Johnson, a Republican warned universities that they could lose federal funding if they did not control the students, threatened that the National Guard could be deployed to quell the protests, and called on President Joe Biden to intervene.

Students chanting, “From the river to the sea, Palestine will be free” -- which has been interpreted as a call to annihilate Israel -- tried to drown him out as he spoke to reporters.

The surge in protests has pitted the principle of freedom of expression against university norms and the protection of the rights and safety of students.

University administrators are caught in the middle, attacked by both the right that charges them with not doing enough to protect students, and the left that accuses them of being too harsh, especially when disciplinary actions are taken against protesters and police are called in.

Shefak, who was the head of the London School of Economics and is of Egyptian descent, is the first university head in the current wave of protests to call in the police but while Johnson demanded her resignation, university faculty and students have attacked her action.

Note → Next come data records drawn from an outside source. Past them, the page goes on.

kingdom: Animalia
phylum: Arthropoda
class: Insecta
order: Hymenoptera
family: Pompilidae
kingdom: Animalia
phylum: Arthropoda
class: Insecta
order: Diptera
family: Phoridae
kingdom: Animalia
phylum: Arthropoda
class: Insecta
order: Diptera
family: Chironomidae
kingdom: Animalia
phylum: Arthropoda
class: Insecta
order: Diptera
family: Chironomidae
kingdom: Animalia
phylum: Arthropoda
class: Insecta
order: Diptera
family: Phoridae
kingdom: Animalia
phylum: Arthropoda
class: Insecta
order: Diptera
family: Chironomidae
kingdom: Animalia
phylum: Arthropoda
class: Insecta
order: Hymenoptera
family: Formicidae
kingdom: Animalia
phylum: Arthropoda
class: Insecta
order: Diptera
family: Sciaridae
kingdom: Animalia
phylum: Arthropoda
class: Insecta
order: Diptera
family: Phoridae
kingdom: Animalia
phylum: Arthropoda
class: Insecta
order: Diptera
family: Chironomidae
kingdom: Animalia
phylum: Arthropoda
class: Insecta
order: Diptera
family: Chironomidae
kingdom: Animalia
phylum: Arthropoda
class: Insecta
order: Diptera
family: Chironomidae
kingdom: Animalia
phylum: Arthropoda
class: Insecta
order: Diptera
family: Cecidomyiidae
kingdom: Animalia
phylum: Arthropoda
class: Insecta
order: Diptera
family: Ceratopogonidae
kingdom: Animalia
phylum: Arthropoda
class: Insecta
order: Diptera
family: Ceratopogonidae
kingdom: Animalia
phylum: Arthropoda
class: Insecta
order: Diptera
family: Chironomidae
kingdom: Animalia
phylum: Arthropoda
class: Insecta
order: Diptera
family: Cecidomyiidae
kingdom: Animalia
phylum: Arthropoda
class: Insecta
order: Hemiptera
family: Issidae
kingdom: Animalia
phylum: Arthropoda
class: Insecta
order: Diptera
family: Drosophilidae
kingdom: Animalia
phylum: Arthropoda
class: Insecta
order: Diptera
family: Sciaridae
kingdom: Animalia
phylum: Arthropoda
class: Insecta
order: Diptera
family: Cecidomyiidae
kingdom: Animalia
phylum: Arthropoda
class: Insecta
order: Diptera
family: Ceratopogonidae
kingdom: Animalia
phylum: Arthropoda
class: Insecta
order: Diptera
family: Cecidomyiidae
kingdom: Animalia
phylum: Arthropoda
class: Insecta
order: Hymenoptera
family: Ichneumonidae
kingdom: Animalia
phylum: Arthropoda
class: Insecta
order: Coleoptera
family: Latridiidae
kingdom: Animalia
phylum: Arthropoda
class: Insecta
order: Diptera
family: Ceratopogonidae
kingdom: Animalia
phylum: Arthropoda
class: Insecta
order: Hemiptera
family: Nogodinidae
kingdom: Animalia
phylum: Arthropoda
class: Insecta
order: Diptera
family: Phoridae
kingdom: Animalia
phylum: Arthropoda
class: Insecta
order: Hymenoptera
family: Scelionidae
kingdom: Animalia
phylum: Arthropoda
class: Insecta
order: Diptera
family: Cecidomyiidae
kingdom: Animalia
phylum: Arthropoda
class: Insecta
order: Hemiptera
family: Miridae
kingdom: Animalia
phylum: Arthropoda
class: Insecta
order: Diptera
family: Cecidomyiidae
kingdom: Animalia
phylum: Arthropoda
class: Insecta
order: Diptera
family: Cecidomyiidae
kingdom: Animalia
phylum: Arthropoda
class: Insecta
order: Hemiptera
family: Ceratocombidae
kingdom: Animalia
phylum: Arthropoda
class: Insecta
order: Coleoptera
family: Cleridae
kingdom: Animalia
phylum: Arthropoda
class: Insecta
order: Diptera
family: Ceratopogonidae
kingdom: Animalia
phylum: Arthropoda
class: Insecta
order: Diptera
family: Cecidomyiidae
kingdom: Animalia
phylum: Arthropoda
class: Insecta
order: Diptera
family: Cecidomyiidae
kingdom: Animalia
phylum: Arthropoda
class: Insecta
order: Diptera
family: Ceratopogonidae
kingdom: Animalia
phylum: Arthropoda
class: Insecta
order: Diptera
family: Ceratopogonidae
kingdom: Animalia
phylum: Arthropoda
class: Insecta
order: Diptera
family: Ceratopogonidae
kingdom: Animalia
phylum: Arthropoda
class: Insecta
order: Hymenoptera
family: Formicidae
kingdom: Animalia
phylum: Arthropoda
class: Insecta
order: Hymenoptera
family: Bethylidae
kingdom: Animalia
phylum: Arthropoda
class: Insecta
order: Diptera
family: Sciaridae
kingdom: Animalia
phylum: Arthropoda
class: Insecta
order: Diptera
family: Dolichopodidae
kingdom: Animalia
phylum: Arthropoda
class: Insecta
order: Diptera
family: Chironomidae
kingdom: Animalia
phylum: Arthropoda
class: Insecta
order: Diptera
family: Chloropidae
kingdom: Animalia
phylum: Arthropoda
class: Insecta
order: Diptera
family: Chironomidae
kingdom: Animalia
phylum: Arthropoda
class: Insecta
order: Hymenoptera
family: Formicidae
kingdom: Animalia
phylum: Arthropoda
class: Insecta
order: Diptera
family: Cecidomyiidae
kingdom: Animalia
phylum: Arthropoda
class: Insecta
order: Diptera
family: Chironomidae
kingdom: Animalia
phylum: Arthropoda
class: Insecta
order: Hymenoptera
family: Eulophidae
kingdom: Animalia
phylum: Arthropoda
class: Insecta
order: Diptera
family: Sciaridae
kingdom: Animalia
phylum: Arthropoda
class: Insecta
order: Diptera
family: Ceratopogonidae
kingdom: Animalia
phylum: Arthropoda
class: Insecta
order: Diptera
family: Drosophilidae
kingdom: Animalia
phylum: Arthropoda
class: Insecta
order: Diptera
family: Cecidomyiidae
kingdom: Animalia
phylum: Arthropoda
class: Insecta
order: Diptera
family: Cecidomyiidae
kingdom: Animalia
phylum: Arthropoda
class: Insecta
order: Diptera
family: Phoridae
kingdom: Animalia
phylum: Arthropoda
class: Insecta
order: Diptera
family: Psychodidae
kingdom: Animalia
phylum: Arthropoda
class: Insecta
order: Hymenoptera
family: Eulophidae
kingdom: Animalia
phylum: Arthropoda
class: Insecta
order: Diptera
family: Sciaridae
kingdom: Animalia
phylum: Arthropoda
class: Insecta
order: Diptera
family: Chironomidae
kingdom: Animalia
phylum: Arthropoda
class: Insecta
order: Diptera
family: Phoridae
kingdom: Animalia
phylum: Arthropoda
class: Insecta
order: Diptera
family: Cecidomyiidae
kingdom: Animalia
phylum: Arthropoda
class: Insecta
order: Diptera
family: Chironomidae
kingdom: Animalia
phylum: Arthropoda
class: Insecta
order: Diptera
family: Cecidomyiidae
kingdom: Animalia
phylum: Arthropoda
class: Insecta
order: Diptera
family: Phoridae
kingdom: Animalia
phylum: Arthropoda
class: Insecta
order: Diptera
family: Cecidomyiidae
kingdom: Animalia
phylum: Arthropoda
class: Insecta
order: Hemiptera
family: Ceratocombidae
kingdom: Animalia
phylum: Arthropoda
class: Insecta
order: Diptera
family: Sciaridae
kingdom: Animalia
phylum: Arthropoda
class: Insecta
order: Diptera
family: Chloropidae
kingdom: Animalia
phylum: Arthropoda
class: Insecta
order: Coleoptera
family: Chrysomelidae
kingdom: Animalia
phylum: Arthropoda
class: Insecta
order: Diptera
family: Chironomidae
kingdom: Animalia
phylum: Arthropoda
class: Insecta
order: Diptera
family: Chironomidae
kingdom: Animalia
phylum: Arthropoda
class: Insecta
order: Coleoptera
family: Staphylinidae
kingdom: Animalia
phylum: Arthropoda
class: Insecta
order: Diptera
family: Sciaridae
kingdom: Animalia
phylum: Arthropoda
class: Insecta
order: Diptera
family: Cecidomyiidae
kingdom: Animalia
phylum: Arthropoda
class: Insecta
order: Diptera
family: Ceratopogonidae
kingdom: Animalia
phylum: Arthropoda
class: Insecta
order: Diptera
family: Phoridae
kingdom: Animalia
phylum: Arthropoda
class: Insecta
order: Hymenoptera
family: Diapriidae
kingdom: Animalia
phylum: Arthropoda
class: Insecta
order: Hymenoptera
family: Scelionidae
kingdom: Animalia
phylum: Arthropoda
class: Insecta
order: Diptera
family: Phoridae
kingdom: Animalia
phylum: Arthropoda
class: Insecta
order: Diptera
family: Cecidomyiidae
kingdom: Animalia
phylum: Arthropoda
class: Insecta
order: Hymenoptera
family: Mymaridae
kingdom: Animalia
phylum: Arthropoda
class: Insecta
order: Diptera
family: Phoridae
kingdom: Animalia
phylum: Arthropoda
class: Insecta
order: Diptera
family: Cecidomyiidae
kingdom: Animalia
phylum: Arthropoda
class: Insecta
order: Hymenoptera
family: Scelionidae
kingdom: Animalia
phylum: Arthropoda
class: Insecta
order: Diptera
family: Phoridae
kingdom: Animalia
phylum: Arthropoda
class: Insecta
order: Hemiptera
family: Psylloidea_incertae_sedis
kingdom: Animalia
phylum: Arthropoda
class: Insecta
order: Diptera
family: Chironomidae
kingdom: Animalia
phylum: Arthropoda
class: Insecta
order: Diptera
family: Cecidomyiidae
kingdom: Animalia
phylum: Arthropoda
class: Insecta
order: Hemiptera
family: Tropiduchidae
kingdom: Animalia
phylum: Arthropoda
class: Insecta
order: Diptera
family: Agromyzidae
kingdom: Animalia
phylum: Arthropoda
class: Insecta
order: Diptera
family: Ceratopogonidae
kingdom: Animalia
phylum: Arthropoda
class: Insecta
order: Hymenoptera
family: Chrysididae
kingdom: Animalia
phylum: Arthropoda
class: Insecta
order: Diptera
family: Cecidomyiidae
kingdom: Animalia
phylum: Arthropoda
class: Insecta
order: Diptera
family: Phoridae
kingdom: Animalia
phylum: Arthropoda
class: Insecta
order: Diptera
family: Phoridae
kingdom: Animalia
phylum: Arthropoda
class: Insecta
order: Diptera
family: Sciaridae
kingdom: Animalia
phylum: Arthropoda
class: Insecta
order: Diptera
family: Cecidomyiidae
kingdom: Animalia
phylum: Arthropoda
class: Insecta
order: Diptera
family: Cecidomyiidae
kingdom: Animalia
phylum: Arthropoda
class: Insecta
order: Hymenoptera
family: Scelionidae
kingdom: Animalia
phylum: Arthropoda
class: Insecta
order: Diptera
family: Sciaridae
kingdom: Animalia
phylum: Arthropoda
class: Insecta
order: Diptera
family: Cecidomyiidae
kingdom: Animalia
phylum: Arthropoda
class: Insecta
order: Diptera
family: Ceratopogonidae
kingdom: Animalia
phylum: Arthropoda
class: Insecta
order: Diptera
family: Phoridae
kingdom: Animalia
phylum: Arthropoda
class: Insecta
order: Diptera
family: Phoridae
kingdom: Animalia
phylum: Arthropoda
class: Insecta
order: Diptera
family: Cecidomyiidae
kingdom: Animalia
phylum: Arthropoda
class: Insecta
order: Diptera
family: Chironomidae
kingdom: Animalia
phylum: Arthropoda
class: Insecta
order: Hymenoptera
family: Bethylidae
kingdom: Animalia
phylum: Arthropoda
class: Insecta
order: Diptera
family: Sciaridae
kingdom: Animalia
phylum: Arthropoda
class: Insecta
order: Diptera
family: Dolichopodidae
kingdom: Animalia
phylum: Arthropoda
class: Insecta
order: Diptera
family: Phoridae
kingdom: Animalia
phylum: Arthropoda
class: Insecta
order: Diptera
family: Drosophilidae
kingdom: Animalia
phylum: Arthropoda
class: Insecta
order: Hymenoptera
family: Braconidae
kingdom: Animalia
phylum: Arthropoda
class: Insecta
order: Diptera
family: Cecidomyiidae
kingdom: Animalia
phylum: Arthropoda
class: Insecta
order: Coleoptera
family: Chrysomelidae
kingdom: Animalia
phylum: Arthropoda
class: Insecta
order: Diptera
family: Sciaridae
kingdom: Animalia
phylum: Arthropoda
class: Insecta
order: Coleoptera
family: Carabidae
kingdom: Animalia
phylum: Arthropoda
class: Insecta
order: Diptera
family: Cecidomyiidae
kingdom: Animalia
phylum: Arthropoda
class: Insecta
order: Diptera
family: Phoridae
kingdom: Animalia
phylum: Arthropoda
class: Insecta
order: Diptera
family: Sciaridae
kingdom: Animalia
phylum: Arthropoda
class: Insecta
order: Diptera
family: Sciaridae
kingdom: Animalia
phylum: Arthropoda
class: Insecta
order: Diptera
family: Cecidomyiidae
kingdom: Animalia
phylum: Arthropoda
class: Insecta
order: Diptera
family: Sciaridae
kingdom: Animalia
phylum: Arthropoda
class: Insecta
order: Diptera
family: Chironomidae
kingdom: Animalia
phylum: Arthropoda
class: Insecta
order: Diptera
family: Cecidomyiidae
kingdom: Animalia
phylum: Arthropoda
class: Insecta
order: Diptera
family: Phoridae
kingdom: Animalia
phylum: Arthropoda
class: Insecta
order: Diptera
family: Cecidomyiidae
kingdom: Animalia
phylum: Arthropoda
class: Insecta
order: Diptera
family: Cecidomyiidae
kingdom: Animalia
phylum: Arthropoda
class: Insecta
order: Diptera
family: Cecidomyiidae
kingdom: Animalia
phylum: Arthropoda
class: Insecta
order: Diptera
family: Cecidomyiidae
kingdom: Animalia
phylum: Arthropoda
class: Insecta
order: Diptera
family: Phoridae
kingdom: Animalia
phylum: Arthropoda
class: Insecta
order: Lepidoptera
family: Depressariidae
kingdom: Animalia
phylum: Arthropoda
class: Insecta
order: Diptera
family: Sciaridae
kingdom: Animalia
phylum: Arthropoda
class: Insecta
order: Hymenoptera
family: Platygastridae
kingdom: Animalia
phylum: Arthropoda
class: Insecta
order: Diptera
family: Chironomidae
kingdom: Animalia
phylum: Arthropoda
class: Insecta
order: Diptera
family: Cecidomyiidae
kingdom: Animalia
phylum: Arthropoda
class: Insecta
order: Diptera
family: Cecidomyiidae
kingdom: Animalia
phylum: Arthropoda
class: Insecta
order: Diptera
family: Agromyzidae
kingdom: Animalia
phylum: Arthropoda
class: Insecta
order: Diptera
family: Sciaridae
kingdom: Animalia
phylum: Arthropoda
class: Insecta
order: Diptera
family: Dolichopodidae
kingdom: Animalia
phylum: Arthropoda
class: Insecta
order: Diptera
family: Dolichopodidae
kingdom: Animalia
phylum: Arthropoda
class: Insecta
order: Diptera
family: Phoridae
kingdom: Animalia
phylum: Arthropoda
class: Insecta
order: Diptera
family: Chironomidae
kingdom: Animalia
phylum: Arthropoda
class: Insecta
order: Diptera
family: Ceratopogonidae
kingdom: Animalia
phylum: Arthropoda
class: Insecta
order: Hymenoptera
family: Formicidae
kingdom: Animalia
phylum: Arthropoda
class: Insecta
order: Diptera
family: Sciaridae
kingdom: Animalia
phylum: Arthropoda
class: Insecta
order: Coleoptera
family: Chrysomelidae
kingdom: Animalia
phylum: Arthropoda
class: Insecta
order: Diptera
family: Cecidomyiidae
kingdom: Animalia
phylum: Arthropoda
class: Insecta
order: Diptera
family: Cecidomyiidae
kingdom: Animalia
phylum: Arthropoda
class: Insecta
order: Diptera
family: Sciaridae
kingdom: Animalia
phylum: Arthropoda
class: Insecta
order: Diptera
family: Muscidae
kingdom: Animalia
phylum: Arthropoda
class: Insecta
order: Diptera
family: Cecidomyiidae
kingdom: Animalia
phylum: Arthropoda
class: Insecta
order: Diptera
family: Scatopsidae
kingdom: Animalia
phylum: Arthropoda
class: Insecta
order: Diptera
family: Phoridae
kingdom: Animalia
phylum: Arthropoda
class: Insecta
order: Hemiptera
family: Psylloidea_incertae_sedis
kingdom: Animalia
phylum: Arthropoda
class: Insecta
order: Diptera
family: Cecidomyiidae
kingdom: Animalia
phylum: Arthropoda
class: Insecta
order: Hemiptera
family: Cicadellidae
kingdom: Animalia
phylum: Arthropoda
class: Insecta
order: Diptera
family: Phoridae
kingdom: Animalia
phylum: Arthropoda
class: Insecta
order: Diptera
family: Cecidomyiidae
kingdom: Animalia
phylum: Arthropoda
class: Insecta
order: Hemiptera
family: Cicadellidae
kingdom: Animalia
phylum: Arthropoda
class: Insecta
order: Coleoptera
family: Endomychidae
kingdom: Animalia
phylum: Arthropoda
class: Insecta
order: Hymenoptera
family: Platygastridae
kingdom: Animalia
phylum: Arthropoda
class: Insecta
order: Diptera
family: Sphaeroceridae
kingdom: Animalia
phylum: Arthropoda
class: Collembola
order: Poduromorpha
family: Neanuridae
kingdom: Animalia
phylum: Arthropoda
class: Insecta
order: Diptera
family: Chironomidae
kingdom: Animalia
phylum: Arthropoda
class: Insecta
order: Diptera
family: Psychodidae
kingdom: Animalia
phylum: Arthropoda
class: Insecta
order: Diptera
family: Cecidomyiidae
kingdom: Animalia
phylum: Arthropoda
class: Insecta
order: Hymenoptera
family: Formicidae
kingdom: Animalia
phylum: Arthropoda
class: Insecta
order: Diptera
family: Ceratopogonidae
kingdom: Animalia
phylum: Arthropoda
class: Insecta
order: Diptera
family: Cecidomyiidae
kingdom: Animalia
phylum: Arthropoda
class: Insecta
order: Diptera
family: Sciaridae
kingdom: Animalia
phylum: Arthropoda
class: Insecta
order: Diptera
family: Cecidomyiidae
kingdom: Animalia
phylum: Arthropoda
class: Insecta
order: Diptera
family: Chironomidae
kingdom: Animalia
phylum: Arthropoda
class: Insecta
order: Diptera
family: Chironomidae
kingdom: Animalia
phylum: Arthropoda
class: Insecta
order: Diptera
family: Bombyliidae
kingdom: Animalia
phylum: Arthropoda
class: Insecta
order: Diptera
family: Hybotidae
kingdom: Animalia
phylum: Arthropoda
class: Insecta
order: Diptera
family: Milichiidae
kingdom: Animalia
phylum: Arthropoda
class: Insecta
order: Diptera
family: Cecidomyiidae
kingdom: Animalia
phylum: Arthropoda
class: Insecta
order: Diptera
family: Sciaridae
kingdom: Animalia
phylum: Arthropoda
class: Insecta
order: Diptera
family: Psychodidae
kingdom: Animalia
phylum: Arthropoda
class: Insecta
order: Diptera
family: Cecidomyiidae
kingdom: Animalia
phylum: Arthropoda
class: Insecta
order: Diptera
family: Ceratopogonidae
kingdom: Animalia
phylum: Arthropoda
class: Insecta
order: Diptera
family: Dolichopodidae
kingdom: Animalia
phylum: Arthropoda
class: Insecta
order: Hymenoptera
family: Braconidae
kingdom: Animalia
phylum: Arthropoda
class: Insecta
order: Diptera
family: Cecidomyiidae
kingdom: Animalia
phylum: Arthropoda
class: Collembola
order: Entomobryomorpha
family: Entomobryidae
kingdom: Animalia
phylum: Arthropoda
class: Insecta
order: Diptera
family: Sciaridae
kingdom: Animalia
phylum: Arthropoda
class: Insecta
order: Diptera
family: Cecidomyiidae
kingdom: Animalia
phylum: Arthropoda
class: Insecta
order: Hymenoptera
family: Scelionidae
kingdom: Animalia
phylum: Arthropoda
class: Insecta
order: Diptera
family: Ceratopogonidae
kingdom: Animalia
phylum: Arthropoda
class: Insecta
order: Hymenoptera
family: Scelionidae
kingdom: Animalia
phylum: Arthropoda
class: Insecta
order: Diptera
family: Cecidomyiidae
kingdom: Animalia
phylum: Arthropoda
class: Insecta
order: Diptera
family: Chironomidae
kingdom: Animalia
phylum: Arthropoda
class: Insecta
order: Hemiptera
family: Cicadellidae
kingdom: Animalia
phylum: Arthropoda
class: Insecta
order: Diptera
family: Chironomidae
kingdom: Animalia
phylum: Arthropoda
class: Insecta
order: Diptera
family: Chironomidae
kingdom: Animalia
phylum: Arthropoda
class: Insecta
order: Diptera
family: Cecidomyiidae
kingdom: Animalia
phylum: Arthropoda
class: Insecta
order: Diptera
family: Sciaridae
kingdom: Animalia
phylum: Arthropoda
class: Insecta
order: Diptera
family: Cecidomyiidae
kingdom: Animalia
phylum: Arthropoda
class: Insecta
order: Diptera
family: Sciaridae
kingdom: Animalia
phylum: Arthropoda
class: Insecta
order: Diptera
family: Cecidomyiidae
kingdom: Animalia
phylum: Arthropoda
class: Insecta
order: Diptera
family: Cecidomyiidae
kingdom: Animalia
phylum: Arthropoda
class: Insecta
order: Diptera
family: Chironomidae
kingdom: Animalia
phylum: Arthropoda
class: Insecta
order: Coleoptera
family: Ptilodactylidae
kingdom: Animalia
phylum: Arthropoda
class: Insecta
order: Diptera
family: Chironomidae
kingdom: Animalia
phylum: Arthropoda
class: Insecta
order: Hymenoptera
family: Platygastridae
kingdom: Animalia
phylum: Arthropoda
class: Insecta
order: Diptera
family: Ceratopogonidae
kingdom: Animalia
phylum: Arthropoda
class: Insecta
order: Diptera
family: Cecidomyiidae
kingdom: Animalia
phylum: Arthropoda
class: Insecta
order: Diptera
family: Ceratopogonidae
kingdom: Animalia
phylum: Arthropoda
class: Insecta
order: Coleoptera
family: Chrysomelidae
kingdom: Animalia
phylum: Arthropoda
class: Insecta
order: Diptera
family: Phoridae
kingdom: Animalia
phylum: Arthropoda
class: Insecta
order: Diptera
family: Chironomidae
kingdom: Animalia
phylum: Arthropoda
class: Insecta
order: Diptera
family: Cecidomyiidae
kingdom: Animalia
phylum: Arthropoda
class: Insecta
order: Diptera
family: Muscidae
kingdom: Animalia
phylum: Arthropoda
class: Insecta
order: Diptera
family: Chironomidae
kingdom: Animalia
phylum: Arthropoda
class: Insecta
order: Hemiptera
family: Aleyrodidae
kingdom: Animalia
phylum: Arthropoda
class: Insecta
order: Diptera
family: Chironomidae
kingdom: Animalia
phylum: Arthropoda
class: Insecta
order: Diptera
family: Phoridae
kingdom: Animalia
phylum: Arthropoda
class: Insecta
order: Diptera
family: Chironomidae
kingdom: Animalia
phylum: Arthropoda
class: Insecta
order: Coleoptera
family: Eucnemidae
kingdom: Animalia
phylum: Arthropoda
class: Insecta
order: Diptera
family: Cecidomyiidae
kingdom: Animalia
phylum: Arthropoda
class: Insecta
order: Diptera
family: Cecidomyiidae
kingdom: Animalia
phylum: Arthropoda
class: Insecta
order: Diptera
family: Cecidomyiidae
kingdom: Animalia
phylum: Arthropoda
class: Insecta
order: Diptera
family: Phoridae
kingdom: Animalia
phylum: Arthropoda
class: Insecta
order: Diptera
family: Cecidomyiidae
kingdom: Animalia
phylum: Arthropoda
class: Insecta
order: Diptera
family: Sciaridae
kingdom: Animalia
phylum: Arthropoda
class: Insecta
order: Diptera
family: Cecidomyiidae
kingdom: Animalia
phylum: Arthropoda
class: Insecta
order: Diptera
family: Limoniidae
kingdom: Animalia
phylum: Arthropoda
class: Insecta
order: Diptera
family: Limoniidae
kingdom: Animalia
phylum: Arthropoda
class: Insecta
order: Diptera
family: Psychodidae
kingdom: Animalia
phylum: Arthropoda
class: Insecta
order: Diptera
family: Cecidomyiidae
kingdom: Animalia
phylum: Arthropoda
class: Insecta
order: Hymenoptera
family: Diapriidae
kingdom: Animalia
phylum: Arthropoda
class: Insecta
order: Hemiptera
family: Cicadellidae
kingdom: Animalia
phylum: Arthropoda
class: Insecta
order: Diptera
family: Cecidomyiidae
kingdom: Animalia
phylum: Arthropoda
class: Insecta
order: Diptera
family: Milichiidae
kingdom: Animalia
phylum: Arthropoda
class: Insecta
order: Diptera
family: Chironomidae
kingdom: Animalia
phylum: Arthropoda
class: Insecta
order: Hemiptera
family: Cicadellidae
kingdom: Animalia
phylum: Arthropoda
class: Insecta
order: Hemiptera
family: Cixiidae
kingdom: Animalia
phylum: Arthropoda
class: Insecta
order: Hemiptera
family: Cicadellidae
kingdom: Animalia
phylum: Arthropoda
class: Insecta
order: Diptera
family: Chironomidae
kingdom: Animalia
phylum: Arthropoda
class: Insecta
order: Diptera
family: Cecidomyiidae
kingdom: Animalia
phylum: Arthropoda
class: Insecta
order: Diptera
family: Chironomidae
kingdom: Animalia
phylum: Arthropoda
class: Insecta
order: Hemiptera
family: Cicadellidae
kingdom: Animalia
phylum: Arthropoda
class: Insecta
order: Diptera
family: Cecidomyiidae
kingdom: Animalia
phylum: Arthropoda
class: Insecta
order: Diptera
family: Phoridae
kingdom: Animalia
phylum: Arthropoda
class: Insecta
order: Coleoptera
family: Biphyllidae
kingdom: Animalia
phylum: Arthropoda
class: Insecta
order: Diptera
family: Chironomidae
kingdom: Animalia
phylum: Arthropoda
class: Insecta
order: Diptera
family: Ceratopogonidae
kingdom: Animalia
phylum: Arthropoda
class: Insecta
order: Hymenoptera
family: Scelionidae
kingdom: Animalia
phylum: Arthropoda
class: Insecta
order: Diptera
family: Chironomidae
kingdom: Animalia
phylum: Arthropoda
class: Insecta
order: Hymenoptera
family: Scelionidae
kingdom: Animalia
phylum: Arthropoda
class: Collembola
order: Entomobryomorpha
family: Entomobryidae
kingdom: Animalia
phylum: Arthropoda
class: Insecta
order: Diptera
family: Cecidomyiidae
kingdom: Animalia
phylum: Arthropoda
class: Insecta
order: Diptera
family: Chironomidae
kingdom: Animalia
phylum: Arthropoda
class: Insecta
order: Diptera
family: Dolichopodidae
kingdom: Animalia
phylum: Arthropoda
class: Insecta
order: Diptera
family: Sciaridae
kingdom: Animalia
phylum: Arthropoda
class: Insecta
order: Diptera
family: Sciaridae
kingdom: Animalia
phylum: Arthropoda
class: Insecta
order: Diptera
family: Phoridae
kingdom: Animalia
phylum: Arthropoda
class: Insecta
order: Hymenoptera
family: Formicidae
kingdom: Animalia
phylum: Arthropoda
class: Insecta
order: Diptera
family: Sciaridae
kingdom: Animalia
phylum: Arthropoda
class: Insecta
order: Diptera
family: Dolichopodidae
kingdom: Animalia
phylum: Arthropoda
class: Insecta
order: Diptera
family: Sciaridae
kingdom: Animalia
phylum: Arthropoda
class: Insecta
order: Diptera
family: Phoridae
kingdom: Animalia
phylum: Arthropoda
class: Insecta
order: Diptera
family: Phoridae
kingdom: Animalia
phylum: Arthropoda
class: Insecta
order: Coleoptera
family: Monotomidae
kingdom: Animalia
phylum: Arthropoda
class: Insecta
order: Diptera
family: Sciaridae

A disturbing element, though, has crept into the protests with some veering off into communalism targeting Jews based on their religion, leading to a political backlash.

Johnson met with Jewish students at Columbia who said they had been personally threatened because of their religion by some of the protesters.

Some protesters have burned both US and Israeli flags and made threats on behalf of Hamas to attack Tel Aviv.

“We just cannot let this kind of hatred and anti-Semitism flourish in our campuses”, Johnson said.

In the climate of heightened tensions, Muslims have also faced attacks and the office of the Islamic Life Center at Rutgers was vandalised.